2024-02-13 02:00:27 +0000 UTC info: State transition: update-after-first-commit [none] -> update-status-report [none]
Artifact details
Mender artifact:
  Name: app-4.1.0
  Format: mender
  Version: 3
  Signature: signed and verified correctly
  Compatible devices: '[raspberrypi3]'
  Provides group: 
  Depends on one of artifact(s): []
  Depends on one of group(s): []
  State scripts:
    ArtifactCommit_Leave_00_start_app
    ArtifactFailure_Leave_00_start_app
    ArtifactInstall_Enter_00_retry_later

Updates:
    0:
    Type:   directory
    Provides:
	rootfs-image.app.version: 4.1.0
    Depends:
	rootfs-image.version: 2024.01.1
    Clears Provides: ["rootfs-image.app.*"]
    Metadata: Nothing
    Files:
      name:     update.tar
      size:     26685440
      modified: 2024-02-12 15:48:43 +0000 GMT
      checksum: <redacted>
      name:     dest_dir
      size:     17
      modified: 2024-02-12 15:48:43 +0000 GMT
      checksum: <redacted>
mender.conf settings
{
    "ArtifactVerifyKey": "<redacted>",
    "Connectivity": {
    "DisableKeepAlive": false,
    "IdleConnTimeoutSeconds": 30
    },
    "RetryPollIntervalSeconds": 300,
    "InventoryPollIntervalSeconds": 28800,
    "UpdatePollIntervalSeconds": 1800,
    "ModuleTimeoutSeconds": 14400,
    "ServerURL": "<redacted>",
    "TenantToken": "<redacted>",
    "UpdateLogPath": "/data/logs/mender/updates.log",
    "DeviceTypeFile": "/data/mender/device_type",
    "StateScriptRetryIntervalSeconds": 60,
    "StateScriptRetryTimeoutSeconds": 129600
}

I am unsure of the reason device ended up in the inconsistent state. I can clearly see that ArtifactInstall step succeeded (new files were placed on a device successfully, confirmed that manually), however it failed at ArtifactCommit_Enter. As a result, no state scripts were run at states ArtifactCommit_Leave and ArtifactFailure_Leave leaving a device with a non-running application.

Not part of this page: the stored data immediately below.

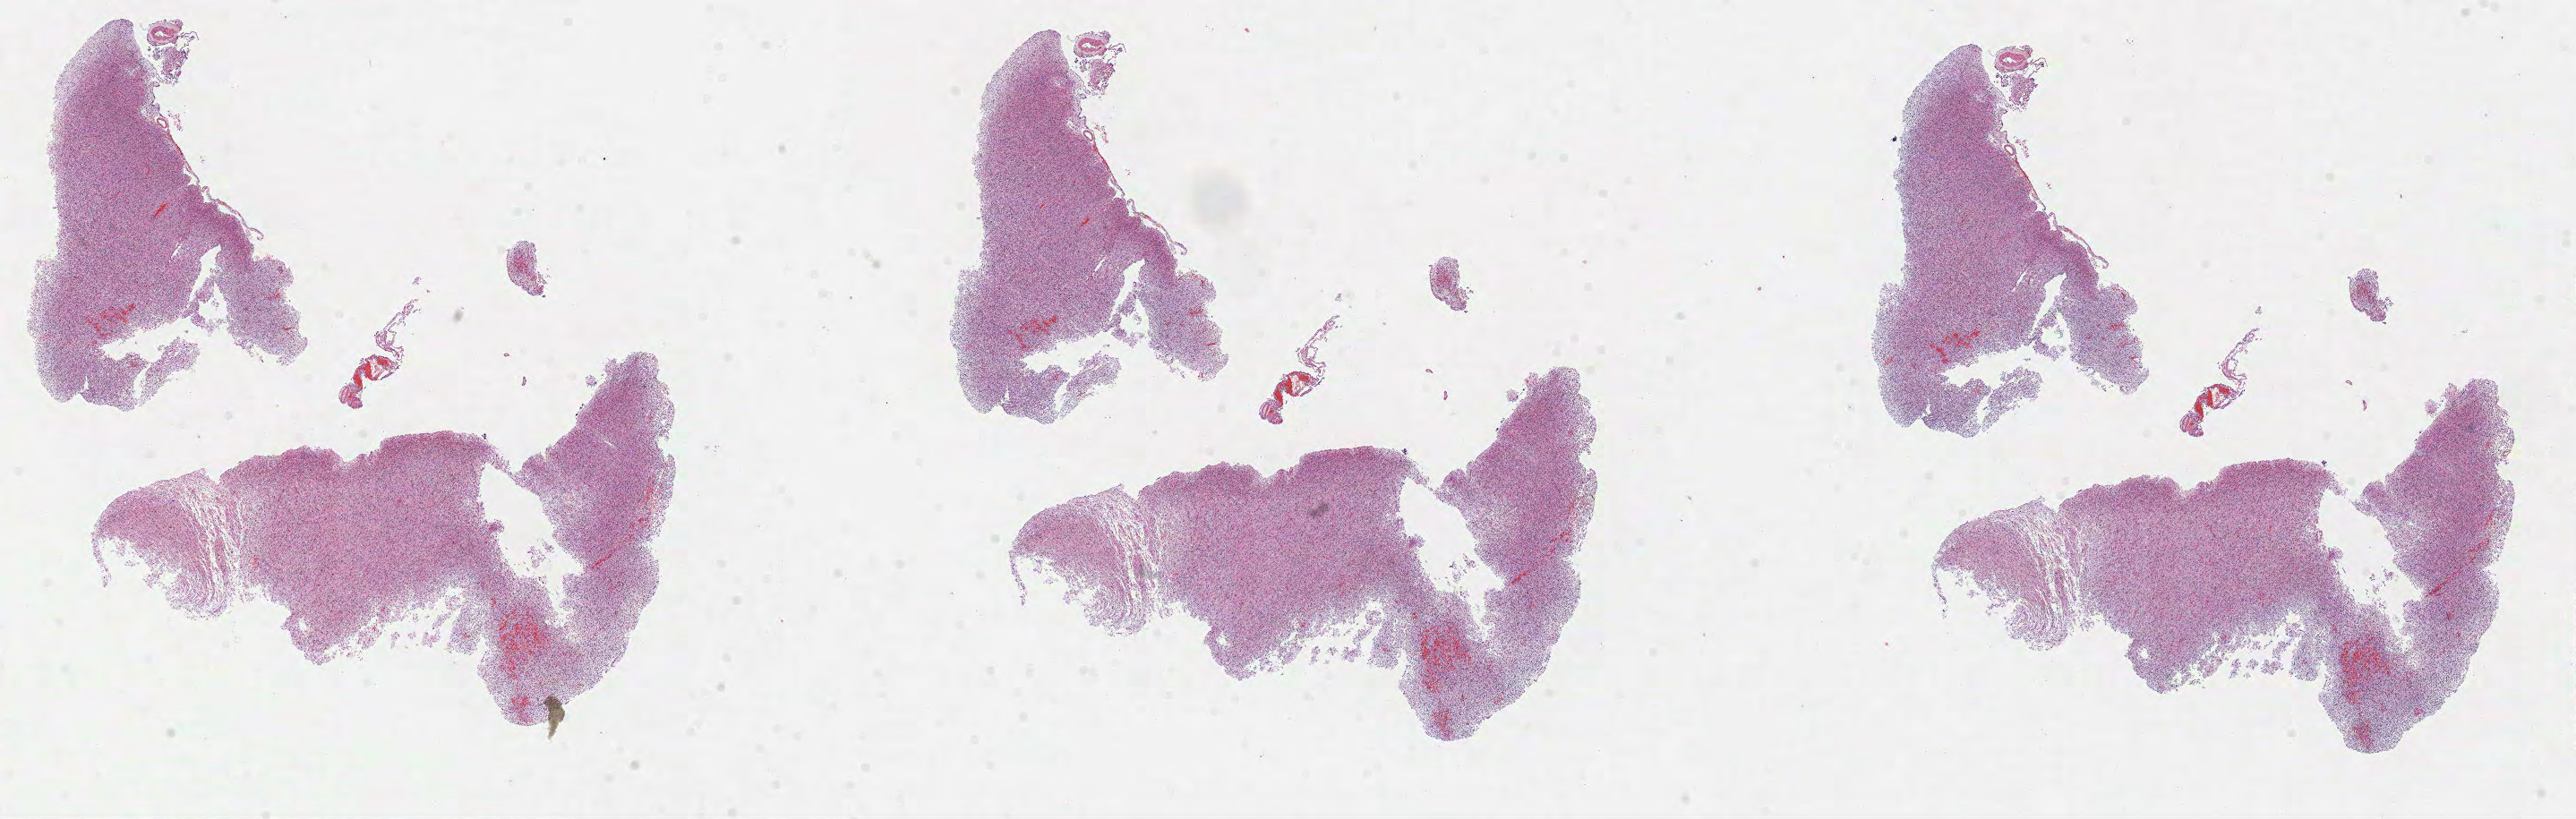
Whole-slide histology image, Hematoxylin and eosin (H&E) stained, whole scanned area (about 23.2 x 7.4 mm, slide scanned at 40x) shown as a low-resolution overview, formalin-fixed paraffin-embedded (FFPE) diagnostic section, primary tumour sample from the brain. Female, age 61 years at initial diagnosis. Histologic grade: G3 (poorly differentiated).
* histologic diagnosis: Mixed glioma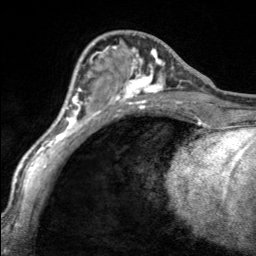
Breast MRI, one axial slice. Position 65 of 160 along the scan axis. Cropped to one breast. Dynamic contrast-enhanced series, time point 2 of 7 at this slice position (early post-contrast). 3 T. TE 1.7 ms, TR 4.6 ms. 1 mm slice thickness. 256 × 256 image matrix, field of view 150 × 150 mm. Female patient.
Annotated regions visible in this slice (semi-automatically segmented with operator editing):
- enhancing-tissue mask used for the functional tumour volume (all voxels passing the contrast-enhancement thresholds inside the analysis volume; usually the tumour): box from (x=97, y=45) to (x=166, y=100) px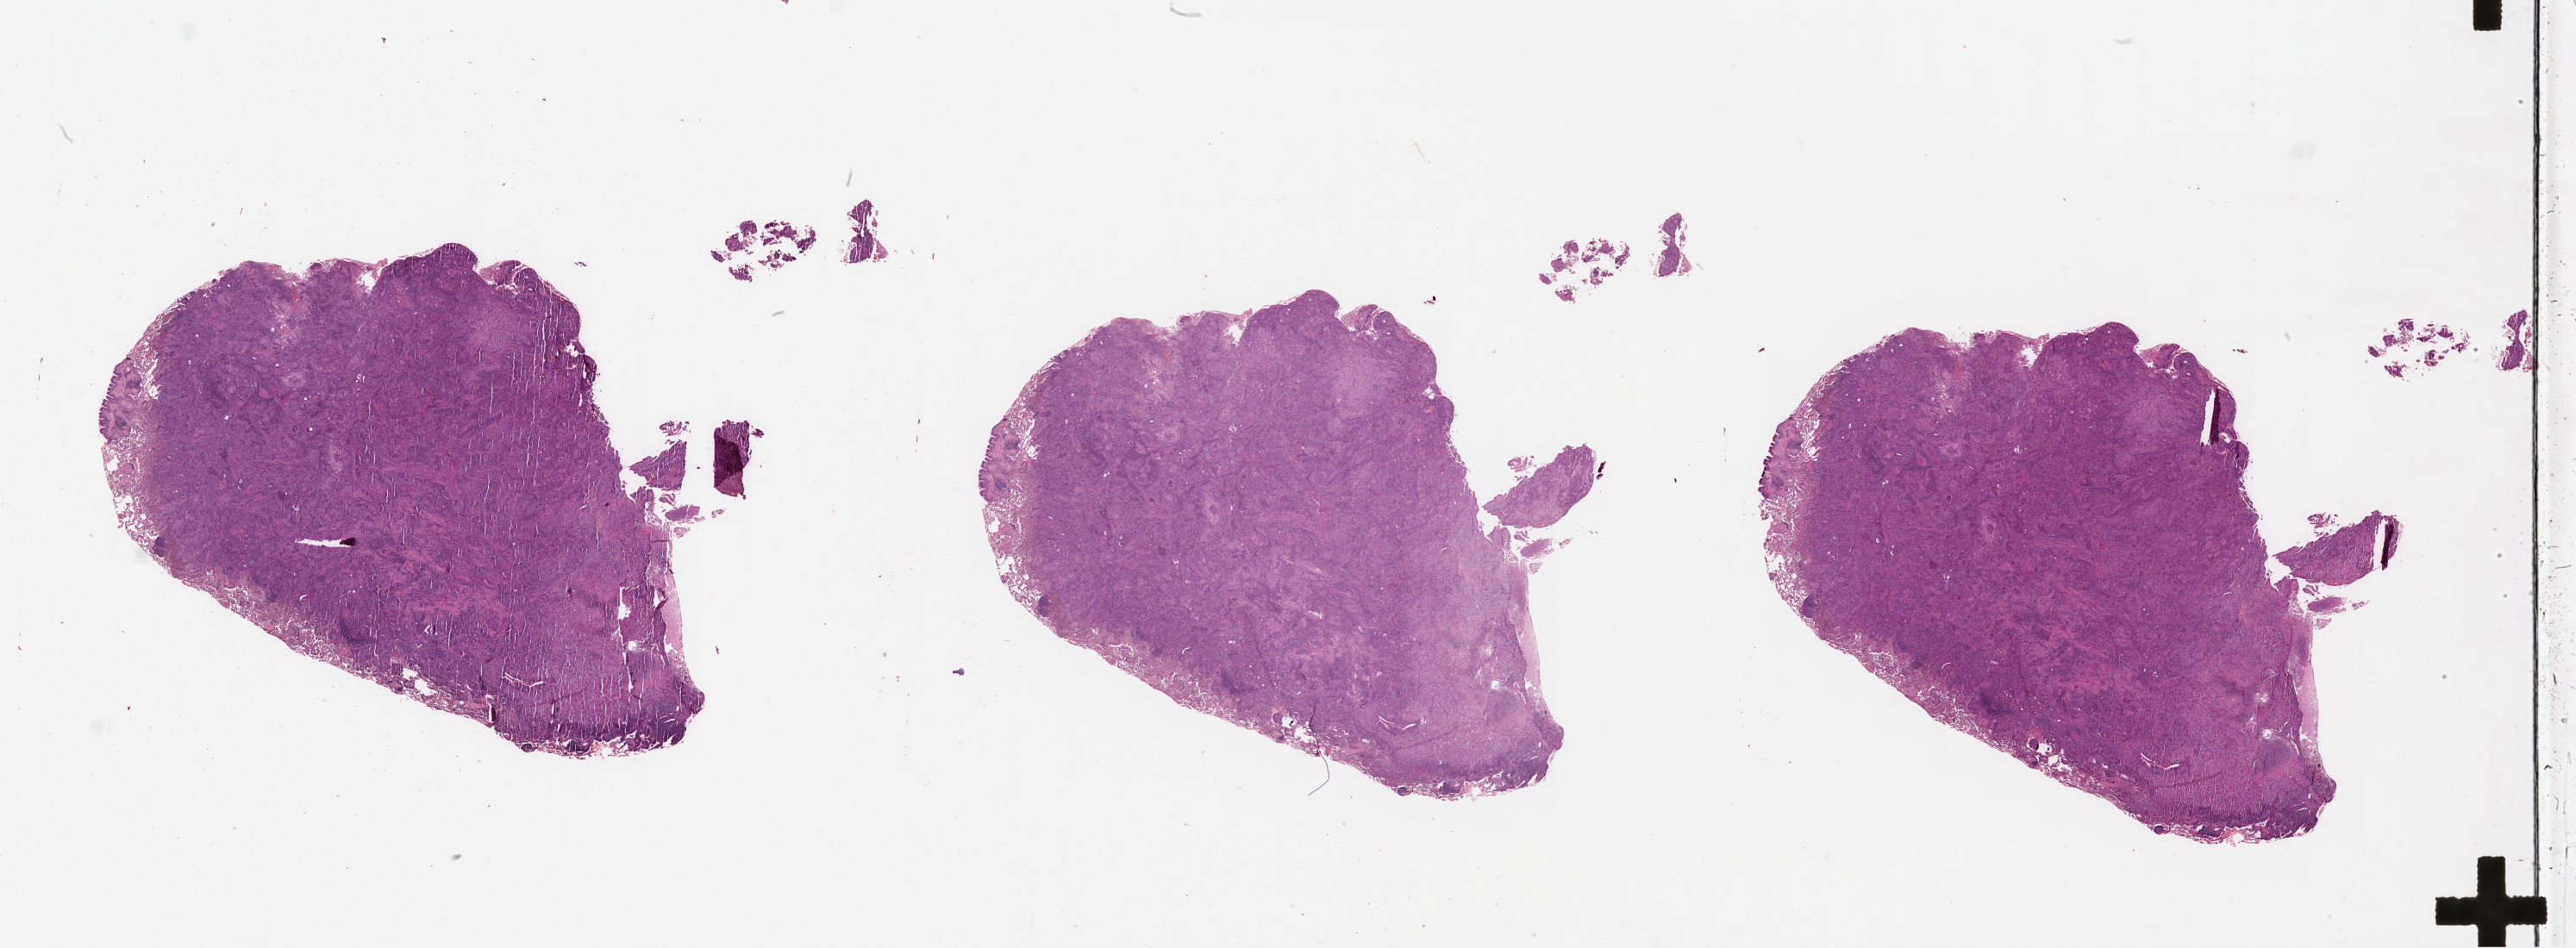
H&E-stained whole-slide image, whole scanned area (about 48.1 x 17.7 mm) shown as a low-resolution overview, lung, tumour tissue. 77-year-old male patient.
Patient diagnosis (cohort enrolment): squamous cell carcinoma (lung).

I have researched the issue a bit and came across following post: Artifact installs failing on "Tried maximum amount of times"

In particular, those two comments:

Does that mean I must increase RetryPollCount? Currently, as per config above, it is not specified, so defaults to 3 * ceil(log2(RetryPollIntervalSeconds) + 1). As per mender.conf above, RetryPollIntervalSeconds is 300, meaning that RetryPollCount=3 * ceil(log2(300) + 1) => RetryPollCount=30. However, it was approx. 550 requests to retry later from a script (so approx. 550 minutes/9 hours of “delay”). Could this be the reason?

If not, what could be a potential cause of a failure in delivering an update as per scenario above?

Looking forward to hearing from you soon.

LE Could it be ModuleTimeoutSeconds?